# Noma (Murray) Spirit 2580-Where does this spring go?



## jenebo (Dec 9, 2013)

My drive all of sudden stopped working while blowing snow today. The motor would go under load like normal when I engage the drive, but the wheels would not move.
Took the bottom plate off and split the auger housing apart from the motor and found a spring laying on my bottom plate and the large pulley that attaches to the trunion is extremely loose. 
First the spring: Parts diagram shows that it attaches to the drive tensioner pulley but do not know what the other end attaches to. It is part number 24 in the parts diagram and in picture 1.
Pics 2 and 3 show how much the pulley moves back and forth. Not sure if this is correct or not.

Any ideas on either of these issues?


----------



## Kiss4aFrog (Nov 3, 2013)

What is the model number of it, 2580-0600 ?? I enlarged the parts diagram but it's still not making sense to me.
That spring is pretty light and I'm thinking it is to pull the idler away from the belt when you let go of the drive handle. I think that spring might not have anything to do with your problem. Would be good to reinstall now that you're in there though.

Have you checked out the rest of the drive to see if anything looks or feels out of place (friction wheel) ??


----------



## td5771 (Feb 21, 2011)

As you look at the first picture I feel it most likely goes down to the bottom left corner of the frame or enclosure. Many times they just hook them onto the sheet metal instead of designing an actual place to put it. cheaper I guess.

Check the housing for any obvious marks in the paint or dirt, or even a very small notch in the sheet metal where it would sit.

That idler pulley has keeps tension on the belt at all times. your friction plate or disc moves with the lever to engage the drive.


----------



## jenebo (Dec 9, 2013)

Got the spring on the drive belt tensioner all set (I think). I ended up bringing the blower into a shop for them to look at the loose pulley/trunion/shaft assembly and he thought that a bushing might be worn out going through the housing. His guy will take a look at it and get me a quote before they start to work on anything as the blower is old and may not be worth sinking that kind of money into. Will let you know what they find out.

Thanks for the pointers and replies!


----------



## jenebo (Dec 9, 2013)

Well, the drive mechanicals look to be shot as the bushings were worn and started wearing into the metal housing. He said it would take them a couple hours just in labor to take it apart and find what parts would be needed. I decided to retire the old girl after 25 years of service. I brought her home and might tear it down to see if I can maybe fix it up again (my time is free after all).

In the mean time, I went out and bought a new Ariens 28 Deluxe. Got to use it this weekend and is a great performer. 

Thanks for all those who replied. I am sure I will have more questions as this process continues.


----------



## Kiss4aFrog (Nov 3, 2013)

jenebo said:


> In the mean time, I went out and bought a new Ariens 28 Deluxe. Got to use it this weekend and is a great performer.


I hate you....


----------

== Extracted data ==

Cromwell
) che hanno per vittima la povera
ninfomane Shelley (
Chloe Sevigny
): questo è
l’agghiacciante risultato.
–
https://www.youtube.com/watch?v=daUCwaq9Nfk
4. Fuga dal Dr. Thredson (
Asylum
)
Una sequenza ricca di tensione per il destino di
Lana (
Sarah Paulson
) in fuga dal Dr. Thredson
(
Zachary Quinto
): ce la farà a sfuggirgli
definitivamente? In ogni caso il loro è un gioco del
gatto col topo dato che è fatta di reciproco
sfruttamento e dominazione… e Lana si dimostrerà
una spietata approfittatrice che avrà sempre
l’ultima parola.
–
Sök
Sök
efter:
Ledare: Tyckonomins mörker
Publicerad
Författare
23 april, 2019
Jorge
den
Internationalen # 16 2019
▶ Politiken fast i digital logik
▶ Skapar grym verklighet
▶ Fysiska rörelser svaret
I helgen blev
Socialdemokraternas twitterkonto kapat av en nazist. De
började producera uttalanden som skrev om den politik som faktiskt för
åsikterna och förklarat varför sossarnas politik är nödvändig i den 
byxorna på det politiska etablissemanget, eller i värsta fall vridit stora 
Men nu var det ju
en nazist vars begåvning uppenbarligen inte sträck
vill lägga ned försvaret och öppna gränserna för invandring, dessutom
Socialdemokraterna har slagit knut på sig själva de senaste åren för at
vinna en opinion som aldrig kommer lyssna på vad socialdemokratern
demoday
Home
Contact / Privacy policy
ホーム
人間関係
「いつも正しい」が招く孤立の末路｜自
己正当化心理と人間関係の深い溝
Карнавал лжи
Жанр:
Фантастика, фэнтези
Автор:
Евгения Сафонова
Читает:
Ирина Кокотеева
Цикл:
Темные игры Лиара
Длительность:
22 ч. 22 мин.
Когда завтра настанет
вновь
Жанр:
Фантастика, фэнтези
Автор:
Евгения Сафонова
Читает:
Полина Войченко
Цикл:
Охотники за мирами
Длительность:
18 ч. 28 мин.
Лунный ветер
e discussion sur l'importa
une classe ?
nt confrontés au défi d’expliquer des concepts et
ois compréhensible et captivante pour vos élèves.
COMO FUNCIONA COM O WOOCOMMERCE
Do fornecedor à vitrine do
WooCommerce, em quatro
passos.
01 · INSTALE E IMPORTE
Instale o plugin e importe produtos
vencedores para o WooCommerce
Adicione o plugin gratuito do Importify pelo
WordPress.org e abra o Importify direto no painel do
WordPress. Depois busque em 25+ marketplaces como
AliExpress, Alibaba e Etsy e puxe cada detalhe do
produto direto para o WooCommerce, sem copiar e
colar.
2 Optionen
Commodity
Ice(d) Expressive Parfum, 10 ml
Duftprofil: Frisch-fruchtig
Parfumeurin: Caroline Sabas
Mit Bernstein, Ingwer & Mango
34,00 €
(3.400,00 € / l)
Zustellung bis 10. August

== Instructions for the task ==
In the snowblower thread, what new machine did jenebo buy after retiring the old one? Please answer briefly. The rows aren't needed here.

== Task solution ==
A new Ariens 28 Deluxe.